I can pick my fruit from an apple/ Like an inn,/Or can fill my fist where hazels/ Shut me in. This is from The Hermit's Song in Frank O'Connor's lovely book Kings, Lords & Commons. Lucky you if you have a hazel from which you can pick a fistfull, too. Hazels are rare enough in parts of the country, and anyway the grey squirrels often get there first, even to spoiling things by picking them before they ripen. Eileen McCracken tells us that "Hazel was once widespread to a degree that is hard to imagine today. .. . A pollen analysis made at Littleton bog, near Thurles in Tipperary showed that until just before the end of the seventeenth century, hazel pollen formed 30 to 40 per cent of all pollen grains, but after 1700 it formed less than 5 per cent." Elsewhere she sums up: "The end of the 18th century, too, saw the passing of the old landscape for ever." A remarkable use for hazel was in coopering. "Casks were hooped with either hazel or osier (willow) and after 1698 each cask for provisions had to be bound with twelve hoops (increased to sixteen for herring barrels in 1733.)" The book is The Irish Woods Since Tudor Times, 1971.

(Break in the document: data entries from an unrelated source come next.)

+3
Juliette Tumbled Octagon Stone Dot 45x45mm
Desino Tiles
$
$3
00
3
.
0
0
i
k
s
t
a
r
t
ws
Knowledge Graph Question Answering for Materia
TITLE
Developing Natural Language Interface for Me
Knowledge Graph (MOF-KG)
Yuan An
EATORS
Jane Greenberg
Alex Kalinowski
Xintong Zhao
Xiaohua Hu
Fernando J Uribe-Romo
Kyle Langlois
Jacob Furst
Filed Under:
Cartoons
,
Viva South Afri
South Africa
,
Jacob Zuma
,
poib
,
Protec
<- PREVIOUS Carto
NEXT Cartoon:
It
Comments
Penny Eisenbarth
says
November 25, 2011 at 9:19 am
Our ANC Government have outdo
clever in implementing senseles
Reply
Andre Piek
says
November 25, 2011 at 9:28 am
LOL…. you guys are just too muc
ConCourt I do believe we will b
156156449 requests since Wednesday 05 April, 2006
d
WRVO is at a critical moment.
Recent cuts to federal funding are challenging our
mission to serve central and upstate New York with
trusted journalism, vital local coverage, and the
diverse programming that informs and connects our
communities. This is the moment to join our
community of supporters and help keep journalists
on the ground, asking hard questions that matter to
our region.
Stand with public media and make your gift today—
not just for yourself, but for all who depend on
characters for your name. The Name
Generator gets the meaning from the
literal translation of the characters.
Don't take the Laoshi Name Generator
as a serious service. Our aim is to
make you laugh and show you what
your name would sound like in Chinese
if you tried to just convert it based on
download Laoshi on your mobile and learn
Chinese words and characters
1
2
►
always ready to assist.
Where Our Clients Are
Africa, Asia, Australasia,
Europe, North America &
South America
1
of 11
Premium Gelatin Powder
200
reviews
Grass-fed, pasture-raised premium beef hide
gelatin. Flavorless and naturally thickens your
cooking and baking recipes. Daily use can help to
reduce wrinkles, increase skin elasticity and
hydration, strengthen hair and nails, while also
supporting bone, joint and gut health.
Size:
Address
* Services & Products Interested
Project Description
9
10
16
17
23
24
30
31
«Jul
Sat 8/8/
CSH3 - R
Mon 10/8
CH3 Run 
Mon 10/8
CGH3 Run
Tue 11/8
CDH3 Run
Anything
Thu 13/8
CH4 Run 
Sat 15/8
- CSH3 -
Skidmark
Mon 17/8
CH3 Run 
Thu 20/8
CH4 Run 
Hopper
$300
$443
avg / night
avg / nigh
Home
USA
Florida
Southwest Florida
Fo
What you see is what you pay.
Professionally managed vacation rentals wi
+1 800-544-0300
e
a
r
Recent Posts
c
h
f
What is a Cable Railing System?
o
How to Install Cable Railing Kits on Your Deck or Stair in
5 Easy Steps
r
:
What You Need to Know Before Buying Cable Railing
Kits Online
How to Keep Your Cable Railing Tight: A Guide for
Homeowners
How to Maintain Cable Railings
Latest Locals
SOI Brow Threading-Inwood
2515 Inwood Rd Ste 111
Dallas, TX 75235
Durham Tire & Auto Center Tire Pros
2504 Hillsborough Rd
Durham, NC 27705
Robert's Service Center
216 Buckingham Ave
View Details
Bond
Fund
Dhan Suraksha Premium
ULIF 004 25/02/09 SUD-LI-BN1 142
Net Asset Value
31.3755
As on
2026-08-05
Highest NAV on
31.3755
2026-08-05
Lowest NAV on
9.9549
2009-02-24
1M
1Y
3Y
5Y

There is nothing very distinguished about the appearance of the hazel or coll. Charles Nelson defines it as "Deciduous tree or, most usually, a bushy shrub to 6 metres tall," but it has played a big part in history and literature. Hazel nut remains were found in Mesolithic houses which were excavated at Mount Sandel near Coleraine, a settlement first occupied about 9,000 years ago. Nelson reassures us that in certain areas hazel is abundant in scrub and woodland that develops on alkaline soils. "There are several superb wildwoods of hazel and ash in The Burren, County Clare." Hazel, he reminds us, is the tree of knowledge in Irish tradition and under the Laws of Neighbourhood, was granted the highest rank as a Nobel of the Wood, because of its nuts and staves. Certainly, in the distant and not-so-distant past, a fruit that would last all through winter was a good source of nourishment. (And they had no grey squirrels then, to tear away at the fruit. They possibly had the red.)
Not the handsomest tree or shrub, but to be cherished. Those ten or twelve feet long staves. You remember Yeats cutting and peeling a hazel wand, threading a berry and "caught a little silver trout." Y
*Trees of Ireland by E. Charles Nelson and Wendy F. Walsh (Lilliput).